7. Rüstem Budak (Değirmen Dergisi): Türkiye’de yerel siyasetin imkânları cumhuriyetin kuruluşunda belirlenen çizgiler dâhilinde sürdürülmektedir. İlk meclislerde olduğu gibi Ankara’dan atanan milletvekilleri süreci halen devam ettirilmektedir. Saltanat sürecinin Mustafa Kemal ve İsmet İnönü ile devam ettirilmesi 1950’deki göreceli olarak halkın sürece dâhil edilmesi ile sonuçlanmıştır. Halkın siyaset imkânı sadece sandıkta o atmakla sınırlandırılmıştır. Seçim barajı toplumsal kesimlerin temsilini zorlaştırmaktadır. İktidar olan belediye başkanları ve hükümet eden milletvekilleri sadece kendi o potansiyelinin temsilcisi olmaktadırlar. Yerelde örneğin Ak partili belediyenin yönettiği bir yerde diğer partililerin temsilcisi olamamaktadır. Diğer siyasal gruplar yönetim sürecinden dışlanmakta ve talepleri makul olsa bile dinlenilmemektedir. Demokratik sürecin aksamasından şikayet edenler eleştirdikleri kişilerin konumuna geldiklerinde anı hataları tekrara etmektedirler. Ahlakilik ve adalet zemininde yeni düşünüşün oluşması gerekmektedir.

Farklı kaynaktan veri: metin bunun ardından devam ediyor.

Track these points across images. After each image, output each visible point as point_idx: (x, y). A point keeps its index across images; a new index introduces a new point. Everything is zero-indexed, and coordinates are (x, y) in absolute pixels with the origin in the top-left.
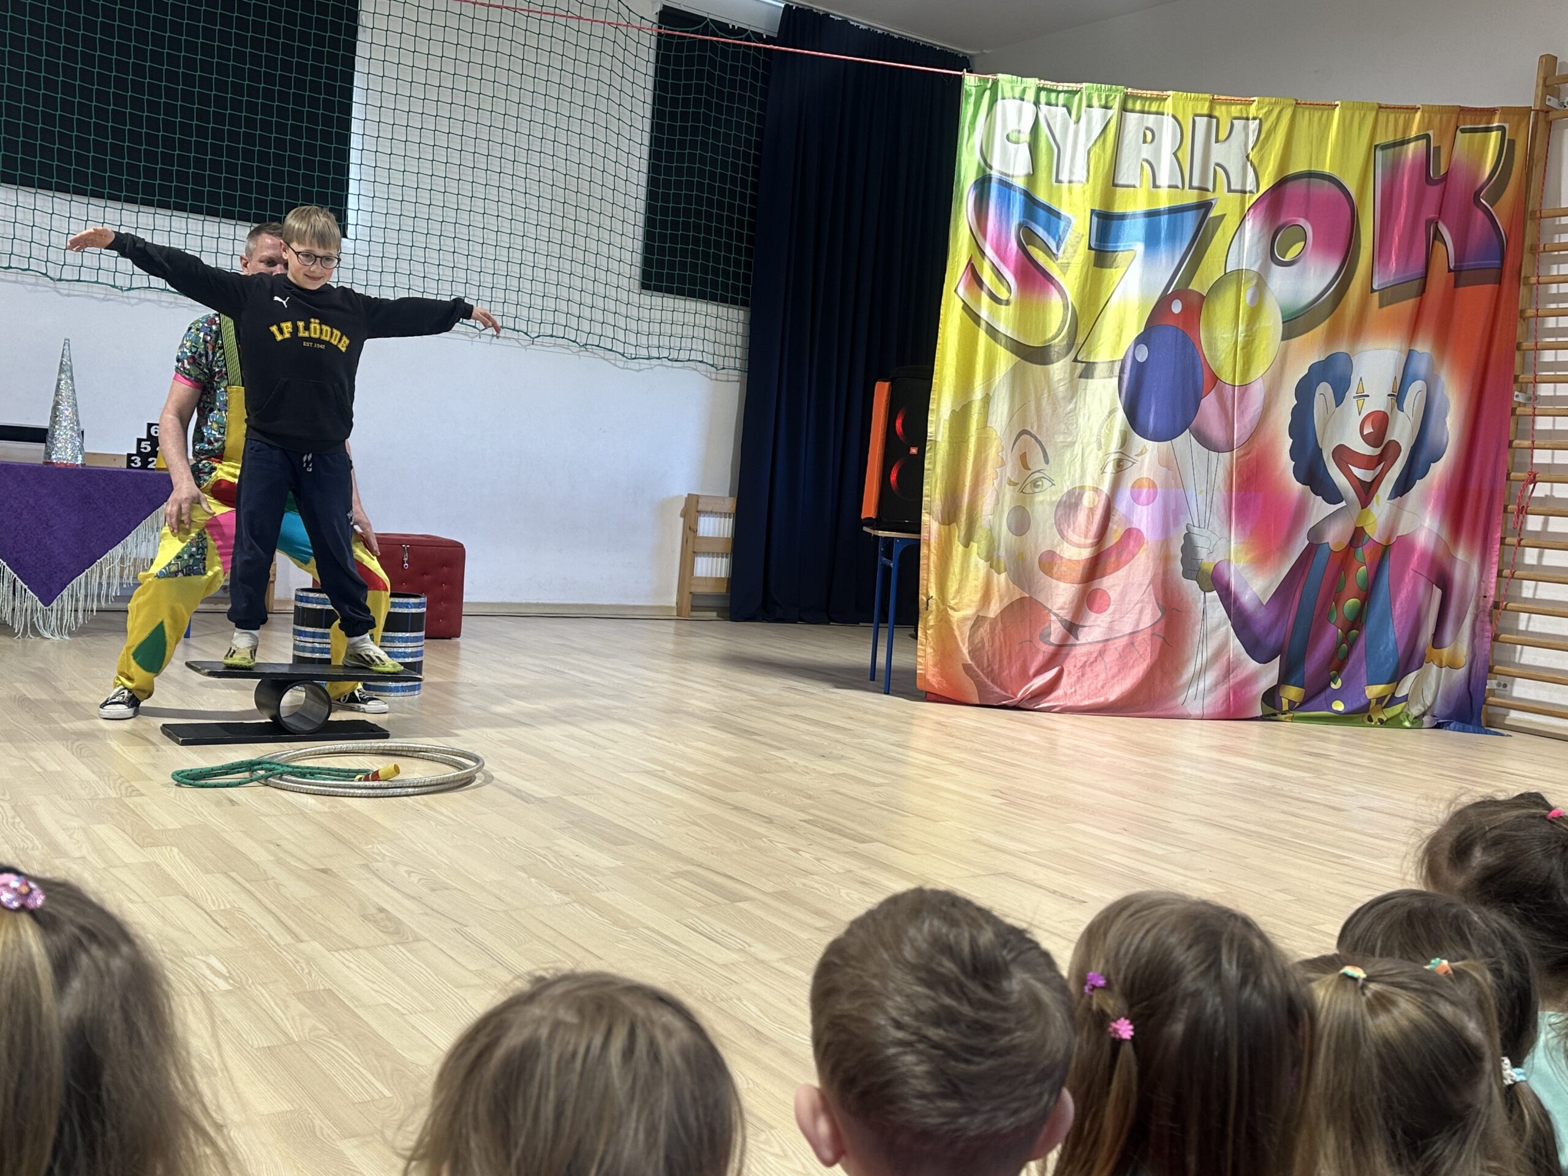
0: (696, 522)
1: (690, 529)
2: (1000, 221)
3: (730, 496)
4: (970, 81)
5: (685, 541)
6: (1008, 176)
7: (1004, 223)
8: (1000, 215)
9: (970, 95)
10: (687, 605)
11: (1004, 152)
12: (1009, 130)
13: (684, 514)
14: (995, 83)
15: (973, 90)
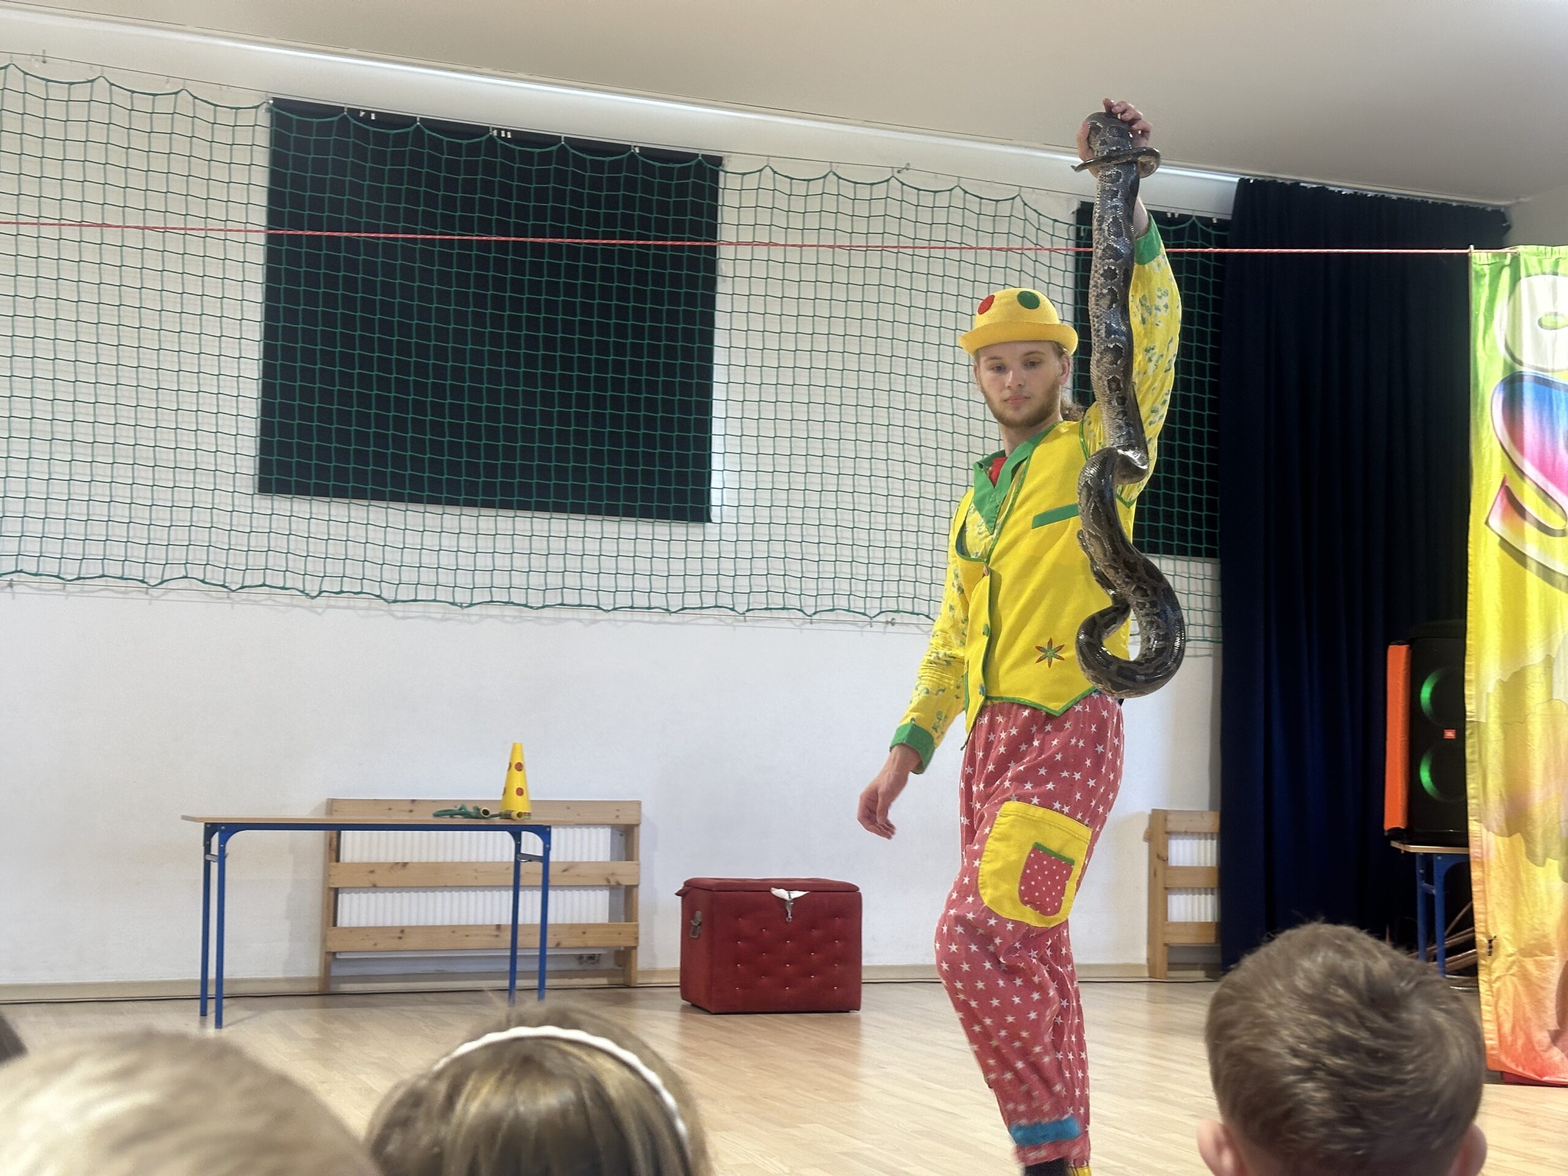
0: (1166, 847)
1: (1159, 858)
2: (1542, 429)
3: (1212, 808)
4: (1480, 259)
5: (1153, 874)
6: (1546, 371)
7: (1548, 432)
8: (1541, 421)
9: (1485, 275)
10: (1161, 960)
11: (1537, 341)
12: (1540, 315)
13: (1149, 837)
14: (1516, 258)
15: (1487, 270)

8. Türker Özen ( Eğitim-bir-sen Serdivan Tem): Hiç kimse fazla demokrat olayım diye ayağına kurşun sıkmaz. Dolayısıyla iktidarını kaybetmemek için yasanın ona sağladığı fırsatları değerlendirir. Yasalar yapılmalıdır.
9. Menderes Daşkıran (FETA) : Herkes kendini önemsiyor. “Benim yaptıklarımı başkası yapamaz, ben kime görev verirsem başarılı olur” fikriyle yola çıkıyor. Bu da ahlaki bir sorun olarak karşımızda duruyor. Bu gözden geçirilmeli.
10. Feyza Çiloğlu (Şehir plancısı): İki öneri ve bir slogan; 1-Tek adam siyasetinden kurtulmalı 2-Aile içinde demokrasiyi tesis etmeli. yada“Demokrasilerde çare tükenmez”, “Çarelerde demokrasi tükenmez” olarak düzeltmeli.
Not: Zamanın ilerlemesi nedeniyle ANAYASA konusu görüşülememiştir.